:: Records from a dataset ::
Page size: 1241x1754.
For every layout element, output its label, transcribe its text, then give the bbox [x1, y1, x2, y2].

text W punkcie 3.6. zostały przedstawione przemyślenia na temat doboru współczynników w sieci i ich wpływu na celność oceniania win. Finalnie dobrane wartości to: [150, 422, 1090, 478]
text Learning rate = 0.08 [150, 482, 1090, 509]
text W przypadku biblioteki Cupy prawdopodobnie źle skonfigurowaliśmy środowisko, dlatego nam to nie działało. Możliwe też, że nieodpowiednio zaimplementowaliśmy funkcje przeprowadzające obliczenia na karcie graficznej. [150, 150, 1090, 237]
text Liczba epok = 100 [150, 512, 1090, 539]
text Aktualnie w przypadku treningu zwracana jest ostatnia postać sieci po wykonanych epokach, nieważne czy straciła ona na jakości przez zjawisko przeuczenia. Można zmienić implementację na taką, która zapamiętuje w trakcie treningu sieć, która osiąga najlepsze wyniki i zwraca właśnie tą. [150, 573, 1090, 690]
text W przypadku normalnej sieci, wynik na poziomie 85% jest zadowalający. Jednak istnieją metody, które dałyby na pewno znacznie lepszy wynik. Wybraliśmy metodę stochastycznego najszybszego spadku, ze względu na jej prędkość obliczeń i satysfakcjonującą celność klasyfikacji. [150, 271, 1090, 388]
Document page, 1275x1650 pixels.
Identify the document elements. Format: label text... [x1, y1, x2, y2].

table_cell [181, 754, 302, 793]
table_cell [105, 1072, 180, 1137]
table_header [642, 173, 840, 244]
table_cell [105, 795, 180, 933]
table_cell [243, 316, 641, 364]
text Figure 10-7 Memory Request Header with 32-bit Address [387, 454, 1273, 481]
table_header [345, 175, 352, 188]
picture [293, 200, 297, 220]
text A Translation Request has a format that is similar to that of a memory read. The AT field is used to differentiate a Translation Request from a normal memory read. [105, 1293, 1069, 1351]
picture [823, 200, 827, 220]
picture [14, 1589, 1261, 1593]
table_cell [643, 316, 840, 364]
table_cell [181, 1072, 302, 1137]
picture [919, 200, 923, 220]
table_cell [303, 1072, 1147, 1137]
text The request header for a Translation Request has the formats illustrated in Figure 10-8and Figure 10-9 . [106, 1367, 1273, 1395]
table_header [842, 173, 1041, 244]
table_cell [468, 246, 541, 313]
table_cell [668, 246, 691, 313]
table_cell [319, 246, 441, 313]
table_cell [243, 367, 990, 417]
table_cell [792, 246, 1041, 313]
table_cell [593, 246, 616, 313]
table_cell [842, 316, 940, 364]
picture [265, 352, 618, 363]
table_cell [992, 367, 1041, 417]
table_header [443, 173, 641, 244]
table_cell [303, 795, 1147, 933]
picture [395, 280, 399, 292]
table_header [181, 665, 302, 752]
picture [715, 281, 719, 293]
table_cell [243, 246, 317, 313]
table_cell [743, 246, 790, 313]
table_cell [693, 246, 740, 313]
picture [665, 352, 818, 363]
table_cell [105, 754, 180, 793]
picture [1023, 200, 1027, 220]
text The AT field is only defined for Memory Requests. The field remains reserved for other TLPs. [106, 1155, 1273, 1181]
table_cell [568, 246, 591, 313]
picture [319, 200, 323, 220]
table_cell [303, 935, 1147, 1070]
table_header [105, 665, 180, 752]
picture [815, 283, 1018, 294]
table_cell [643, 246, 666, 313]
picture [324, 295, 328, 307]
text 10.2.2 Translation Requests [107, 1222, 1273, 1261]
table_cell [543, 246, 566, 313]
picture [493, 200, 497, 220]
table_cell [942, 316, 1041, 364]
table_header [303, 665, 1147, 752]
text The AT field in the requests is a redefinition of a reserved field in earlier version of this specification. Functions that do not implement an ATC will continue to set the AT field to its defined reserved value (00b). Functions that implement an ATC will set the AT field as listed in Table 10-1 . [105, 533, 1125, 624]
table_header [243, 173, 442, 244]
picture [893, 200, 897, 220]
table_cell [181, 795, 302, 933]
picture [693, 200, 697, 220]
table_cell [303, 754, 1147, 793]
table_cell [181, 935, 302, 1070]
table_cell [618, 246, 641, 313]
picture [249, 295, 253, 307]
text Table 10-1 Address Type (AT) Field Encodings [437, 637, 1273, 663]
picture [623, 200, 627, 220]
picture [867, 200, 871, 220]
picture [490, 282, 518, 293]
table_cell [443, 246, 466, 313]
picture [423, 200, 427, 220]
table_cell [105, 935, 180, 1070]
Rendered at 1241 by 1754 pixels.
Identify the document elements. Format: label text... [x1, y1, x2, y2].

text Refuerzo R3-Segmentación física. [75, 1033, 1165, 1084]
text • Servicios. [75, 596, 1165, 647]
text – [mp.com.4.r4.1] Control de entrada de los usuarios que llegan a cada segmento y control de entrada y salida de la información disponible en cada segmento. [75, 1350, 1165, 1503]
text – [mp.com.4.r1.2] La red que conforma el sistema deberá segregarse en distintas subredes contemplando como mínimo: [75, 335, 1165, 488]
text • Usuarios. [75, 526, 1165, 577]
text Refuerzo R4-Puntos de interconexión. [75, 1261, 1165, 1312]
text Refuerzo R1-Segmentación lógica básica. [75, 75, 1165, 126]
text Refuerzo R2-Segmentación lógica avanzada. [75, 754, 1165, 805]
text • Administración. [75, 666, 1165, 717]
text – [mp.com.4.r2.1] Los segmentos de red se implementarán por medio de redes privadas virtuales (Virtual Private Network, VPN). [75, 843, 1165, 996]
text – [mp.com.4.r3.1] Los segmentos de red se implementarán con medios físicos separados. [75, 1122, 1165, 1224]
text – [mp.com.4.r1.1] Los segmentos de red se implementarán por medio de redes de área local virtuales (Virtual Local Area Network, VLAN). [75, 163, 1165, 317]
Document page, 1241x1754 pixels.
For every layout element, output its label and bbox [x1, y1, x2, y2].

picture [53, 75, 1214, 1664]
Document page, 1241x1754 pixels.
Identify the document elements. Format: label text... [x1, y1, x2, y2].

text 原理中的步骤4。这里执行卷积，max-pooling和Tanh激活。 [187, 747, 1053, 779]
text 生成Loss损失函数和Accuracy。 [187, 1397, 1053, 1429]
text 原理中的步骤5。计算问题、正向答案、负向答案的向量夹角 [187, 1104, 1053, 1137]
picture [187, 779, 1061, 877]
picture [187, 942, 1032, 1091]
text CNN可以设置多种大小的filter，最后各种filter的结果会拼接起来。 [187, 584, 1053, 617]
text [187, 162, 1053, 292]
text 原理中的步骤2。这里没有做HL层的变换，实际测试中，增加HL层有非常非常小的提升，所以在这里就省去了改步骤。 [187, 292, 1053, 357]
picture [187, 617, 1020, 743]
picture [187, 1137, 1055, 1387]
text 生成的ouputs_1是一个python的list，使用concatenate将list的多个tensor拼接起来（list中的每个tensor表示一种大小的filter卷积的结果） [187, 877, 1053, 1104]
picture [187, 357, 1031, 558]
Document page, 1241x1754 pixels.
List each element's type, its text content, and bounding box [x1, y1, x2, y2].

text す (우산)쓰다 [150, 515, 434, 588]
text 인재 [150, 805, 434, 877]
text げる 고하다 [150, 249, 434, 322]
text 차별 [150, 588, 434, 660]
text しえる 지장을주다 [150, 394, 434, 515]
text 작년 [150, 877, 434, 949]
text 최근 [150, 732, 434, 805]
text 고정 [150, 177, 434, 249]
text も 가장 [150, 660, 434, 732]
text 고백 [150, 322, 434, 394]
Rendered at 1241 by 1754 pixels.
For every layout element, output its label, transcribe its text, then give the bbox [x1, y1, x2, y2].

:: ASSIGNMENT ::
Provide a verbatim reproduction of all the records.

:: SOLVED EXERCISE ::
Page size: 1241x1754.
For every layout element, output its label, transcribe its text, then give the bbox [x1, y1, x2, y2].

text W punkcie 3.6. zostały przedstawione przemyślenia na temat doboru współczynników w sieci i ich wpływu na celność oceniania win. Finalnie dobrane wartości to: [150, 422, 1090, 478]
text Learning rate = 0.08 [150, 482, 1090, 509]
text W przypadku biblioteki Cupy prawdopodobnie źle skonfigurowaliśmy środowisko, dlatego nam to nie działało. Możliwe też, że nieodpowiednio zaimplementowaliśmy funkcje przeprowadzające obliczenia na karcie graficznej. [150, 150, 1090, 237]
text Liczba epok = 100 [150, 512, 1090, 539]
text Aktualnie w przypadku treningu zwracana jest ostatnia postać sieci po wykonanych epokach, nieważne czy straciła ona na jakości przez zjawisko przeuczenia. Można zmienić implementację na taką, która zapamiętuje w trakcie treningu sieć, która osiąga najlepsze wyniki i zwraca właśnie tą. [150, 573, 1090, 690]
text W przypadku normalnej sieci, wynik na poziomie 85% jest zadowalający. Jednak istnieją metody, które dałyby na pewno znacznie lepszy wynik. Wybraliśmy metodę stochastycznego najszybszego spadku, ze względu na jej prędkość obliczeń i satysfakcjonującą celność klasyfikacji. [150, 271, 1090, 388]
Document page, 1275x1650 pixels.
Identify the document elements. Format: label text... [x1, y1, x2, y2].

table_cell [181, 754, 302, 793]
table_cell [105, 1072, 180, 1137]
table_header [642, 173, 840, 244]
table_cell [105, 795, 180, 933]
table_cell [243, 316, 641, 364]
text Figure 10-7 Memory Request Header with 32-bit Address [387, 454, 1273, 481]
table_header [345, 175, 352, 188]
picture [293, 200, 297, 220]
text A Translation Request has a format that is similar to that of a memory read. The AT field is used to differentiate a Translation Request from a normal memory read. [105, 1293, 1069, 1351]
picture [823, 200, 827, 220]
picture [14, 1589, 1261, 1593]
table_cell [643, 316, 840, 364]
table_cell [181, 1072, 302, 1137]
picture [919, 200, 923, 220]
table_cell [303, 1072, 1147, 1137]
text The request header for a Translation Request has the formats illustrated in Figure 10-8and Figure 10-9 . [106, 1367, 1273, 1395]
table_header [842, 173, 1041, 244]
table_cell [468, 246, 541, 313]
table_cell [668, 246, 691, 313]
table_cell [319, 246, 441, 313]
table_cell [243, 367, 990, 417]
table_cell [792, 246, 1041, 313]
table_cell [593, 246, 616, 313]
table_cell [842, 316, 940, 364]
picture [265, 352, 618, 363]
table_cell [992, 367, 1041, 417]
table_header [443, 173, 641, 244]
table_cell [303, 795, 1147, 933]
picture [395, 280, 399, 292]
table_header [181, 665, 302, 752]
picture [715, 281, 719, 293]
table_cell [243, 246, 317, 313]
table_cell [743, 246, 790, 313]
table_cell [693, 246, 740, 313]
picture [665, 352, 818, 363]
table_cell [105, 754, 180, 793]
picture [1023, 200, 1027, 220]
text The AT field is only defined for Memory Requests. The field remains reserved for other TLPs. [106, 1155, 1273, 1181]
table_cell [568, 246, 591, 313]
picture [319, 200, 323, 220]
table_cell [303, 935, 1147, 1070]
table_header [105, 665, 180, 752]
picture [815, 283, 1018, 294]
table_cell [643, 246, 666, 313]
picture [324, 295, 328, 307]
text 10.2.2 Translation Requests [107, 1222, 1273, 1261]
table_cell [543, 246, 566, 313]
picture [493, 200, 497, 220]
table_cell [942, 316, 1041, 364]
table_header [303, 665, 1147, 752]
text The AT field in the requests is a redefinition of a reserved field in earlier version of this specification. Functions that do not implement an ATC will continue to set the AT field to its defined reserved value (00b). Functions that implement an ATC will set the AT field as listed in Table 10-1 . [105, 533, 1125, 624]
table_header [243, 173, 442, 244]
picture [893, 200, 897, 220]
table_cell [181, 795, 302, 933]
picture [693, 200, 697, 220]
table_cell [303, 754, 1147, 793]
table_cell [181, 935, 302, 1070]
table_cell [618, 246, 641, 313]
picture [249, 295, 253, 307]
text Table 10-1 Address Type (AT) Field Encodings [437, 637, 1273, 663]
picture [623, 200, 627, 220]
picture [867, 200, 871, 220]
picture [490, 282, 518, 293]
table_cell [443, 246, 466, 313]
picture [423, 200, 427, 220]
table_cell [105, 935, 180, 1070]
Rendered at 1241 by 1754 pixels.
Identify the document elements. Format: label text... [x1, y1, x2, y2].

text Refuerzo R3-Segmentación física. [75, 1033, 1165, 1084]
text • Servicios. [75, 596, 1165, 647]
text – [mp.com.4.r4.1] Control de entrada de los usuarios que llegan a cada segmento y control de entrada y salida de la información disponible en cada segmento. [75, 1350, 1165, 1503]
text – [mp.com.4.r1.2] La red que conforma el sistema deberá segregarse en distintas subredes contemplando como mínimo: [75, 335, 1165, 488]
text • Usuarios. [75, 526, 1165, 577]
text Refuerzo R4-Puntos de interconexión. [75, 1261, 1165, 1312]
text Refuerzo R1-Segmentación lógica básica. [75, 75, 1165, 126]
text Refuerzo R2-Segmentación lógica avanzada. [75, 754, 1165, 805]
text • Administración. [75, 666, 1165, 717]
text – [mp.com.4.r2.1] Los segmentos de red se implementarán por medio de redes privadas virtuales (Virtual Private Network, VPN). [75, 843, 1165, 996]
text – [mp.com.4.r3.1] Los segmentos de red se implementarán con medios físicos separados. [75, 1122, 1165, 1224]
text – [mp.com.4.r1.1] Los segmentos de red se implementarán por medio de redes de área local virtuales (Virtual Local Area Network, VLAN). [75, 163, 1165, 317]
Document page, 1241x1754 pixels.
For every layout element, output its label and bbox [x1, y1, x2, y2].

picture [53, 75, 1214, 1664]
Document page, 1241x1754 pixels.
Identify the document elements. Format: label text... [x1, y1, x2, y2].

text 原理中的步骤4。这里执行卷积，max-pooling和Tanh激活。 [187, 747, 1053, 779]
text 生成Loss损失函数和Accuracy。 [187, 1397, 1053, 1429]
text 原理中的步骤5。计算问题、正向答案、负向答案的向量夹角 [187, 1104, 1053, 1137]
picture [187, 779, 1061, 877]
picture [187, 942, 1032, 1091]
text CNN可以设置多种大小的filter，最后各种filter的结果会拼接起来。 [187, 584, 1053, 617]
text [187, 162, 1053, 292]
text 原理中的步骤2。这里没有做HL层的变换，实际测试中，增加HL层有非常非常小的提升，所以在这里就省去了改步骤。 [187, 292, 1053, 357]
picture [187, 617, 1020, 743]
picture [187, 1137, 1055, 1387]
text 生成的ouputs_1是一个python的list，使用concatenate将list的多个tensor拼接起来（list中的每个tensor表示一种大小的filter卷积的结果） [187, 877, 1053, 1104]
picture [187, 357, 1031, 558]
Document page, 1241x1754 pixels.
List each element's type, its text content, and bounding box [x1, y1, x2, y2].

text す (우산)쓰다 [150, 515, 434, 588]
text 인재 [150, 805, 434, 877]
text げる 고하다 [150, 249, 434, 322]
text 차별 [150, 588, 434, 660]
text しえる 지장을주다 [150, 394, 434, 515]
text 작년 [150, 877, 434, 949]
text 최근 [150, 732, 434, 805]
text 고정 [150, 177, 434, 249]
text も 가장 [150, 660, 434, 732]
text 고백 [150, 322, 434, 394]
Rendered at 1241 by 1754 pixels.
For every layout element, output its label, transcribe its text, then give the bbox [x1, y1, x2, y2].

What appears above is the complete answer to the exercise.